The Global Supply Chain Council recently published a piece by Robert Barrett, a Director in PricewaterhouseCoopers that, for the most part, had some great “strategies to survive in a downturn”. Considering that it will likely be at least six months, if not eighteen, before we start to claw ourselves out of this recession (longer if companies decide to stay dumb and wait until natural selection gives us yet another dead company), they’re definitely worth yet another review.
It’s important to remember that recessions create winners as well as losers AND companies that effectively manage the downturn have a higher likelihood to emerge more quickly during the upturn (and win big).
- Focus the Business
During a downturn a clear focus on the key business drivers is essential to ensure resources are allocated to those areas that deliver most value to the business. Three tactics you can use include:- Product and Item Rationalization
Simply put – Go Lean! Considering that, in an average organization, up to 30% of products are actually loss-generators when you correctly allocate direct and indirect costs, focusing on core, revenue generating products can quickly turn a balance sheet from one that’s in the red to one that’s in the black. - Scrap Special Trade Relations and Promotions
Up to 75% of promotions lose money and fail to generate long-term sales and only lead to reduced forecast accuracy, complexity, and management cost. - Customer Profitability
Focus on the customers that you can impact significantly while making a reasonable rate of return. In some companies, up to 25% of customers are actually loss-generators. They should be weeded out and the resources re-allocated to your most profitable customers.

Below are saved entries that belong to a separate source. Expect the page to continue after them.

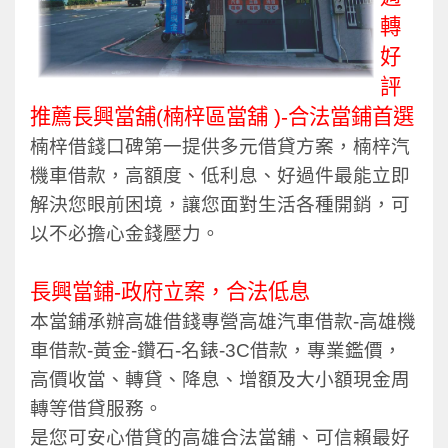
轉
好
評
推薦長興當舖(
楠梓區當舖
)-合法當鋪首選
楠梓借錢口碑第一提供多元借貸方案，楠梓汽
機車借款，高額度、低利息、好過件最能立即
解決您眼前困境，讓您面對生活各種開銷，可
以不必擔心金錢壓力。
長興當鋪-政府立案，合法低息
本當鋪承辦高雄借錢專營高雄汽車借款-高雄機
車借款-黃金-鑽石-名錶-3C借款，專業鑑價，
高價收當、轉貸、降息、增額及大小額現金周
轉等借貸服務。
是您可安心借貸的高雄合法當舖、可信賴最好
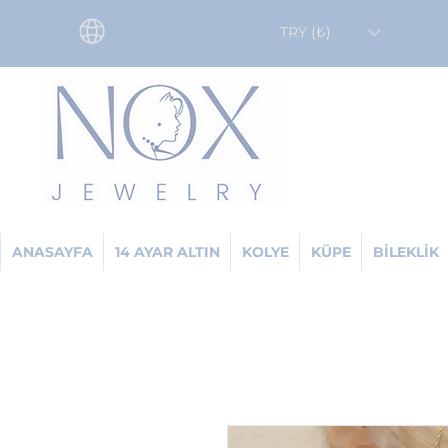
TRY (₺)
ANASAYFA
14 AYAR ALTIN
KOLYE
KÜPE
BİLEKLİK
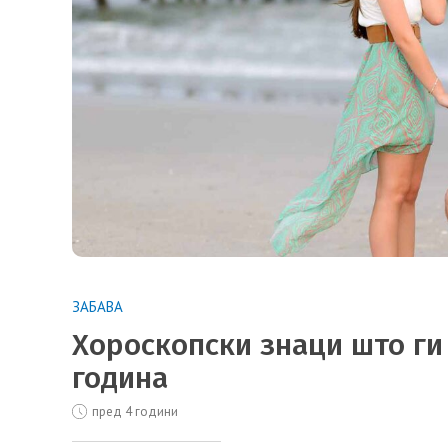
ЗАБАВА
Хороскопски знаци што ги 
година
пред 4 години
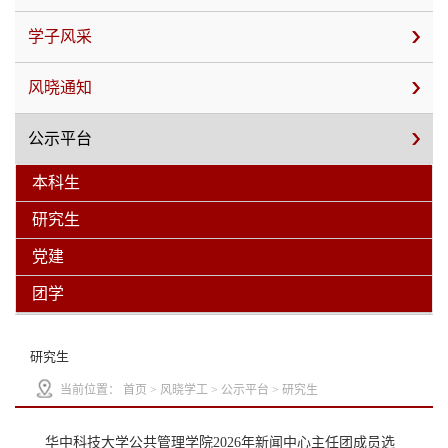
学子风采
风晓通知
公示平台
本科生
研究生
党建
团学
研究生
当前位置：
首页
>
风晓学工
>
公示平台
>
研究生
华中科技大学公共管理学院2026年新闻中心主任团成员选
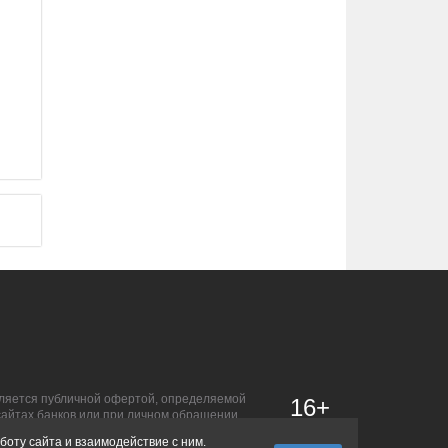
является публичной офертой, определяемой
16+
сайтах банков или при личном обращении.
боту сайта и взаимодействие с ним.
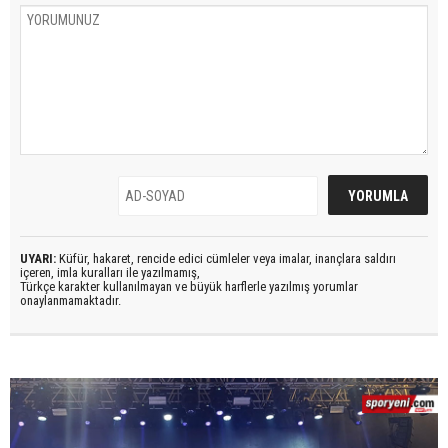
UYARI:
Küfür, hakaret, rencide edici cümleler veya imalar, inançlara saldırı
içeren, imla kuralları ile yazılmamış,
Türkçe karakter kullanılmayan ve büyük harflerle yazılmış yorumlar
onaylanmamaktadır.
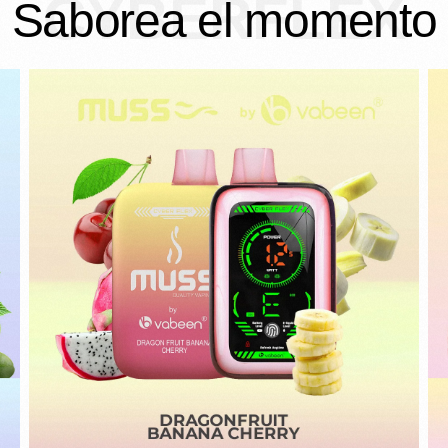
CYBERFLEX
Saborea el momento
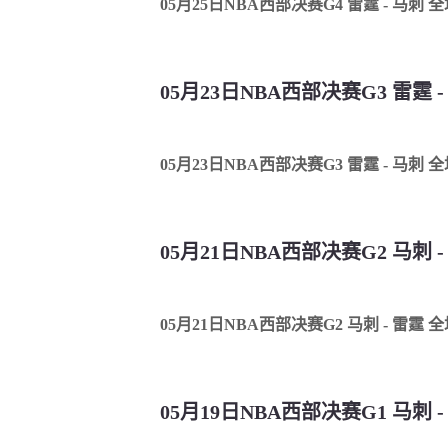
05月25日NBA西部决赛G4 雷霆 - 马刺 
05月23日NBA西部决赛G3 雷霆 
05月23日NBA西部决赛G3 雷霆 - 马刺 
05月21日NBA西部决赛G2 马刺 
05月21日NBA西部决赛G2 马刺 - 雷霆 
05月19日NBA西部决赛G1 马刺 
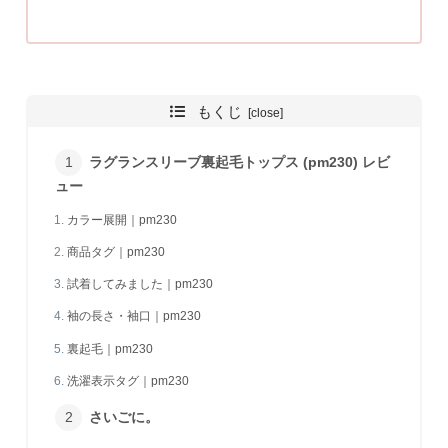
もくじ
ラグランスリーブ裏起毛トップス (pm230) レビ
ュー
カラー展開｜pm230
商品タグ｜pm230
試着してみました｜pm230
袖の長さ・袖口｜pm230
裏起毛｜pm230
洗濯表示タグ｜pm230
さいごに。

- Product and Item Rationalization
- Generate Cash
- Optimize the Order-to-Cash Cycle
Inefficiencies leave cash on the table and sub-optimal credit decisions cost you and your customers. - Optimize the Procure-to-Pay Cycle
Inefficiencies increase processing costs and result in the loss of rebates and early payment discounts. Inefficiencies also result in delayed payments to suppliers, forcing them to borrow at unfavorable terms, which increases their overhead and ultimately increases your costs. - Tie Forecasts to Demand Drivers
Excessive Inventory is a big drain on cash, and lost sales are a big drain on revenue. Fix them. - Implement all identified 3X+ savings opportunities that can be realized in the next 12 months.
Everyday I hear of yet another company hemhorraging cash who has decided to delay yet another opportunity to generate a 3X, 5X, 7X, or 10X return because it will require a small investment of cash up-front or prevent them from reducing head-count, which is NOT a sustainable method of cost reduction. Considering that many service providers are now offering pay-per-performance models, where you don’t pay until the contract is signed or the new process is implemented, this is ludicrous! (And any company that doesn’t latch on to a guaranteed savings opportunity in this market deserves to fail.)
- Optimize the Order-to-Cash Cycle
- Review Trading Partnerships
Companies commonly lack alignment between sales teams and their finance departments, leading to ineffective development and execution of commercial terms. The elimination of non-standard terms can often lead to quick bottom line savings. - Improve Buying
Considering that a 5% reduction in costs can result in a 50% profit improvement, this should be top of every agenda. And there are dozens of service and SaaS solution providers who can help you do this with little, or no, money down. You have nothing to lose and everything to gain. - Implement a “Lean Office”
Eliminating low-value activities and reducing bureaucracy at the office is a quick and effective way to reduce costs and to improve responsiveness to the market. When you consider that during previous downturns, companies have reduced the size of their head offices by 15 percent to 25 percent without a noticeable loss of performance, there are probably numerous savings opportunities that can be realized by better processes and technology. - Improve Productivity
Not only will this improve cost efficiency, but it will increase customer satisfaction, which is critical to retaining profitable customers in the current economy.